Maryland’s DNR now only monitors river herring runs in the North East and Nanticoke rivers, not the Choptank. Though the agency does some fish sampling there, it’s not consistent enough to estimate abundance, according to DNR biologist Genine Lipkey. Even so, Lipkey said that she finds the SERC estimates plausible.
“The Choptank is a large river that could host [a] high abundance of river herring,” she said in an email.
The sonar survey also picked up some intriguing shifts in the makeup of the Choptank spawning run, when compared with the results of the earlier survey. There were far more males than females of both species, which runs counter to the assumptions biologists have used in modeling herring stocks that the sexes are more evenly apportioned.
The much greater relative strength of the alewife run also raises questions.
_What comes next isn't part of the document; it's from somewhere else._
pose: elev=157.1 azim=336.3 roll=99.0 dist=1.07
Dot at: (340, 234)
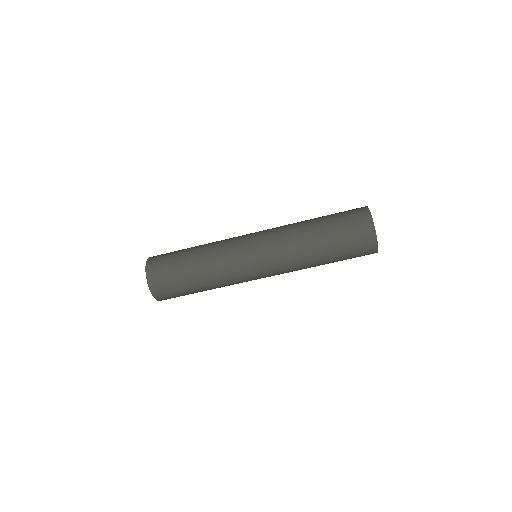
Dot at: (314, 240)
In the 1980s, DNR biologists considered it to be “a remnant population that is at a very low level of abundance and may be declining,” the paper noted. The scientists said it’s hard to tell with limited data whether the shift represents a rebound for alewives or a decline for blueback herring. But they noted that other research indicates bluebacks are more prone to bycatch in offshore fisheries than alewives.
Ogburn said that to him, the most significant outcome of the Choptank survey is the refinement of a new method for surveying spawning runs that can be used throughout the Bay to track progress of ramped-up river herring restoration efforts.
The new technology does have limitations — the sonar beam can only see fish as small as herring with precision through about 10 meters of water, Ogburn said. For that reason, it won’t be any help in trying to monitor herring runs in the Bay’s largest tributary, the Susquehanna River, which has an ambitious goal of restoring 5 million fish to now-barren spawning habitat above four dams.
But in smaller rivers and streams, Ogburn said, the technology holds real promise. He and colleagues have been doing sonar surveys for four years, repeating in the Choptank and trying it out in other rivers and creeks, including the Patapsco and Deer Creek, a tributary of the Susquehanna.
With the data they’re compiling, he said, “We actually have a starting point [so] we can move forward to assess how the various conservation actions are helping river herring.”